= Parti dell'esercizio =
• a. Ripeti parola per parola il passo del testo sulla Viasat Academy che va da "Che voglia di" a "tecnologie infotelematiche satellitari.", estremi compresi.
• b. Secondo il testo sulla Viasat Academy, quanti incontri di presentazione si sono svolti tra novembre e dicembre 2014?

= Testo fornito =
----------
Che voglia di Academy

Che in Italia si sentisse il bisogno di una Scuola di Formazione Telematica, per meglio dire di un’Academy, Viasat lo aveva intuito da diverso tempo. Del resto, il mondo dell’infotelematica italiana sta oggi vivendo un momento di grande dinamicità con processi aggregativi che spesso vedono le nostre aziende – soffocate dalla crisi – preda di gruppi internazionali. In tale contesto, Viasat ha dimostrato negli anni di essere un’eccellenza di primo piano dal punto di vista tecnologico e di know-how ritagliandosi un ruolo da apripista in questo campo sul piano internazionale. Quel progresso tecnologico e di conoscenza che intende cavalcare e che ha deciso di mettere a disposizione dei propri partner, attraverso un articolato programma di aggiornamenti, piani formativi aziendali e individuali sulle tematiche connesse alle tecnologie infotelematiche satellitari.

Ma che la risposta fosse così partecipativa, ha forse sorpreso tutti. Tra Novembre e Dicembre 2014 si sono svolti 10 incontri di presentazione in altrettante città d’Italia, dal Nord al Sud, che hanno visto la presenza di oltre 400 officine. In prospettiva dobbiamo aspettarci grandi numeri visto che le attività formative della Viasat Academy sono concepite per soddisfare le esigenze di aggiornamento di 2100 installatori, di cui 1500 Viasat
Assistance e 100 Certificati TUV ISO 9001. Un numero molto elevato che prevede il coinvolgimento diretto e indiretto di circa 5.000 persone.
----------
= Materiale estratto =
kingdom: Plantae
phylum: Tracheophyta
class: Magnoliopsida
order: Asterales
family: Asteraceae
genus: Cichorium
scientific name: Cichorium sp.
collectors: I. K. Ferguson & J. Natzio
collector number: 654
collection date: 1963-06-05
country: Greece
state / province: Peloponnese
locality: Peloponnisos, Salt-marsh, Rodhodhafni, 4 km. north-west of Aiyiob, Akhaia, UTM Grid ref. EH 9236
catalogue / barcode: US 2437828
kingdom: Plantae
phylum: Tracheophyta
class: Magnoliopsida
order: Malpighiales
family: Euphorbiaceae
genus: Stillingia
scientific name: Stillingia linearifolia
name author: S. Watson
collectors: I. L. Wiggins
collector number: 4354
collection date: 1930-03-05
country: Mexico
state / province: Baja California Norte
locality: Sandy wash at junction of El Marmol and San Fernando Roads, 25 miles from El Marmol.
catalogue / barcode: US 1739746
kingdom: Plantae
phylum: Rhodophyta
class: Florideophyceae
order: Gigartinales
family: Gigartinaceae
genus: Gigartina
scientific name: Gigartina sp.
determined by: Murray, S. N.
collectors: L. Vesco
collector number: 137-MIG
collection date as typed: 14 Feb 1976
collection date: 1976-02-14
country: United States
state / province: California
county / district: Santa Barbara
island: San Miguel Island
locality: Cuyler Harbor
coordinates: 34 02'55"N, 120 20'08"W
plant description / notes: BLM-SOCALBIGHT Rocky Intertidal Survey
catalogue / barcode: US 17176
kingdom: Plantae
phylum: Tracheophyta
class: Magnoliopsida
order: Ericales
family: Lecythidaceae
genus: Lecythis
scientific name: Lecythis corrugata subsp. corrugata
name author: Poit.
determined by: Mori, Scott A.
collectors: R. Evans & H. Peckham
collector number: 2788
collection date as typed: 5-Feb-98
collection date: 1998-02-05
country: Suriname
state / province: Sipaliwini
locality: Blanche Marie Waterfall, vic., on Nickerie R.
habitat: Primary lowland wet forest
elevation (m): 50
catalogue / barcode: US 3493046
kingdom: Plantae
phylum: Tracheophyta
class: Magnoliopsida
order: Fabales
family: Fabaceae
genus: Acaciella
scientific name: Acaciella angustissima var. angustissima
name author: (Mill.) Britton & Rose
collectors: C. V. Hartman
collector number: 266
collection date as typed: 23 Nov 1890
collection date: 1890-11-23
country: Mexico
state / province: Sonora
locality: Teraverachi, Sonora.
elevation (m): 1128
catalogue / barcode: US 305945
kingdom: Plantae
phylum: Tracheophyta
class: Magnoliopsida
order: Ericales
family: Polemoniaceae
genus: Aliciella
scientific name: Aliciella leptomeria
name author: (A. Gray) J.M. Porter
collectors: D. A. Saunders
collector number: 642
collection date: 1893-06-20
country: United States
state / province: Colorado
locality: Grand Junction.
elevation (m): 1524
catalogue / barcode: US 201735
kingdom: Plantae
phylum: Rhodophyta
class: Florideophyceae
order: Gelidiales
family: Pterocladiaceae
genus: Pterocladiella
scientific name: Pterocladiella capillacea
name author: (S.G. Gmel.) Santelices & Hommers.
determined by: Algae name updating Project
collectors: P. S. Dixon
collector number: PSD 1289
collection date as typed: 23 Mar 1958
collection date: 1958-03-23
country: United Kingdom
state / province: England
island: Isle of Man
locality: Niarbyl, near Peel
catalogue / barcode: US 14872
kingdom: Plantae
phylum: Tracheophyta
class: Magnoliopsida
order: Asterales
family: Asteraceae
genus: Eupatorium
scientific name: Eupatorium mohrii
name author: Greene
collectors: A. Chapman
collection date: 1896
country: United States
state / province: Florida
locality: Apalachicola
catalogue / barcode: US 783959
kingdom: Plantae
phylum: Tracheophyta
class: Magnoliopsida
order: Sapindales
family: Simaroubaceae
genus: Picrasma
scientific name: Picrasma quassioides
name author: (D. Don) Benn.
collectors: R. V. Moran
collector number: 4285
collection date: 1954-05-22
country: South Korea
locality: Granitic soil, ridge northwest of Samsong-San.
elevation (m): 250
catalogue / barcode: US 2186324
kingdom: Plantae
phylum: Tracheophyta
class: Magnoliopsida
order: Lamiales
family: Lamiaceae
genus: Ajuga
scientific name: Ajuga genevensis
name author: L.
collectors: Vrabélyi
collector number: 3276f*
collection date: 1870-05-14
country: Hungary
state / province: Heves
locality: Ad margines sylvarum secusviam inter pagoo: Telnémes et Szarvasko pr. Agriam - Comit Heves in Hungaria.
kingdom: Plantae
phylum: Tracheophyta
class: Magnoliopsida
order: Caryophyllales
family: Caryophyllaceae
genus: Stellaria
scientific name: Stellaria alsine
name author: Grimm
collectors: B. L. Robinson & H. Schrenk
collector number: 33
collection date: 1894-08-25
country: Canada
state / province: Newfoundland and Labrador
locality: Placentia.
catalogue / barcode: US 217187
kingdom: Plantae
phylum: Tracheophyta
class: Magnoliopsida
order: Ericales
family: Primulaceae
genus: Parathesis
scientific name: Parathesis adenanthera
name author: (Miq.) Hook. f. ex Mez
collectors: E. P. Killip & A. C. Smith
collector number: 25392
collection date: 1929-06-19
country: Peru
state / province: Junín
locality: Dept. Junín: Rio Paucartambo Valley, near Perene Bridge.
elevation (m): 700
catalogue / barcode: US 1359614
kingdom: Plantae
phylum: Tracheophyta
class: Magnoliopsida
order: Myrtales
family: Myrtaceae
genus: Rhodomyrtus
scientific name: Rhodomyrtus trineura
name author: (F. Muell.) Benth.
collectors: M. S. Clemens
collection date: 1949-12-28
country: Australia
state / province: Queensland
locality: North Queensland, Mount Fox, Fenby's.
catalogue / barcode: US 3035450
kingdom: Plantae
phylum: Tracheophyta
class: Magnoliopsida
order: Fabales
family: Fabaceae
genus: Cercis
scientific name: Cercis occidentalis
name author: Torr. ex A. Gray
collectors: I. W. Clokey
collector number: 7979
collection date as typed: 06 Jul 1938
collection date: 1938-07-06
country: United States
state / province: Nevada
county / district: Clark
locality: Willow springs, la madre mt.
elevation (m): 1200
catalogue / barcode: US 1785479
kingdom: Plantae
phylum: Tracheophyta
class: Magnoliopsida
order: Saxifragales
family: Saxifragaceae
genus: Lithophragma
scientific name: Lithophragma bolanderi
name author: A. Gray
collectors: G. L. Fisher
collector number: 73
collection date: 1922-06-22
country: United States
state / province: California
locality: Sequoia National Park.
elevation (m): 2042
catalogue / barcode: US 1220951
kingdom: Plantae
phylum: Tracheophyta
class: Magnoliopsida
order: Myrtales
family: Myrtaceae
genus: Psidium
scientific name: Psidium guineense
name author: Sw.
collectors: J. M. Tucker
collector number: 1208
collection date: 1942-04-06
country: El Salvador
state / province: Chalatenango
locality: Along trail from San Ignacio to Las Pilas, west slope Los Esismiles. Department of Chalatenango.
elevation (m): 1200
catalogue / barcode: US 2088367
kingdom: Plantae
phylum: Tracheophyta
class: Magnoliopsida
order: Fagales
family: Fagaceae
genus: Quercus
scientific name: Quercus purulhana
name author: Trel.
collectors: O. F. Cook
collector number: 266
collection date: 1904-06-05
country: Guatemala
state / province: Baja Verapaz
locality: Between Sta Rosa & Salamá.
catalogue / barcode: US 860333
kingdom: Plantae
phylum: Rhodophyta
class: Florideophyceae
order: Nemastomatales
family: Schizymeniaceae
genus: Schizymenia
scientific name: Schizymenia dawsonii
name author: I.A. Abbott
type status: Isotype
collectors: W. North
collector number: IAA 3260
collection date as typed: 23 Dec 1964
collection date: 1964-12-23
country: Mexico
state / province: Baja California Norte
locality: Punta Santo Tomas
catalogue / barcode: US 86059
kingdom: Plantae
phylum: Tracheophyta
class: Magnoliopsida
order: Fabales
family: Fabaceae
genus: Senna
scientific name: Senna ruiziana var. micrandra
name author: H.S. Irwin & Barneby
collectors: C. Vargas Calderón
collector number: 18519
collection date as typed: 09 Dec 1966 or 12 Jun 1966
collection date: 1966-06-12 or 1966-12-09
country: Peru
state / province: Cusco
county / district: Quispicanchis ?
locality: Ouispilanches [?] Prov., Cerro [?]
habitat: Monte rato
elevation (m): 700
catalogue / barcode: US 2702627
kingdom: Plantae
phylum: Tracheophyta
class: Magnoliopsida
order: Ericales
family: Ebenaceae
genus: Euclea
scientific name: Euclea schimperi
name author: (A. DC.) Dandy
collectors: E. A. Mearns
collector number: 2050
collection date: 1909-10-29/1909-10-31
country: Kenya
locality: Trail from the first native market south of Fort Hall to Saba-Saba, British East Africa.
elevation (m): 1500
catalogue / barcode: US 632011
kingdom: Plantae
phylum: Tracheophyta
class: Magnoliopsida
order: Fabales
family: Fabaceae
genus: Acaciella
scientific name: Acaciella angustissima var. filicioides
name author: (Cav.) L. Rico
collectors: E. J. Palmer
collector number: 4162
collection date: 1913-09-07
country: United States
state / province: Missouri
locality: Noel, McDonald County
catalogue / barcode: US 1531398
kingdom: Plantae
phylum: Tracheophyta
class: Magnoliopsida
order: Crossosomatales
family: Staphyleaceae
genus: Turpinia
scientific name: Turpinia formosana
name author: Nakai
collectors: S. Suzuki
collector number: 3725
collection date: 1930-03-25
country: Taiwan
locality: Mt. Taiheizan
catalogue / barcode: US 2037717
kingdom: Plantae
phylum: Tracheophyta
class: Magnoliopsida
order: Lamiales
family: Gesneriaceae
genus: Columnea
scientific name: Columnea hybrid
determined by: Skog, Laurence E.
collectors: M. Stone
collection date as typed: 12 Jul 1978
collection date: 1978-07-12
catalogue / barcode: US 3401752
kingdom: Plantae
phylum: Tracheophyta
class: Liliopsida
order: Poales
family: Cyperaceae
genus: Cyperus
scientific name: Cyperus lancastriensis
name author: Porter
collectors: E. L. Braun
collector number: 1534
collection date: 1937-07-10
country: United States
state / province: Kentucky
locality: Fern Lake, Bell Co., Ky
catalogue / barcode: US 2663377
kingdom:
----------
= Risposte =
• a.
Che voglia di Academy

Che in Italia si sentisse il bisogno di una Scuola di Formazione Telematica, per meglio dire di un’Academy, Viasat lo aveva intuito da diverso tempo. Del resto, il mondo dell’infotelematica italiana sta oggi vivendo un momento di grande dinamicità con processi aggregativi che spesso vedono le nostre aziende – soffocate dalla crisi – preda di gruppi internazionali. In tale contesto, Viasat ha dimostrato negli anni di essere un’eccellenza di primo piano dal punto di vista tecnologico e di know-how ritagliandosi un ruolo da apripista in questo campo sul piano internazionale. Quel progresso tecnologico e di conoscenza che intende cavalcare e che ha deciso di mettere a disposizione dei propri partner, attraverso un articolato programma di aggiornamenti, piani formativi aziendali e individuali sulle tematiche connesse alle tecnologie infotelematiche satellitari.

• b. Dieci incontri, in altrettante città d'Italia.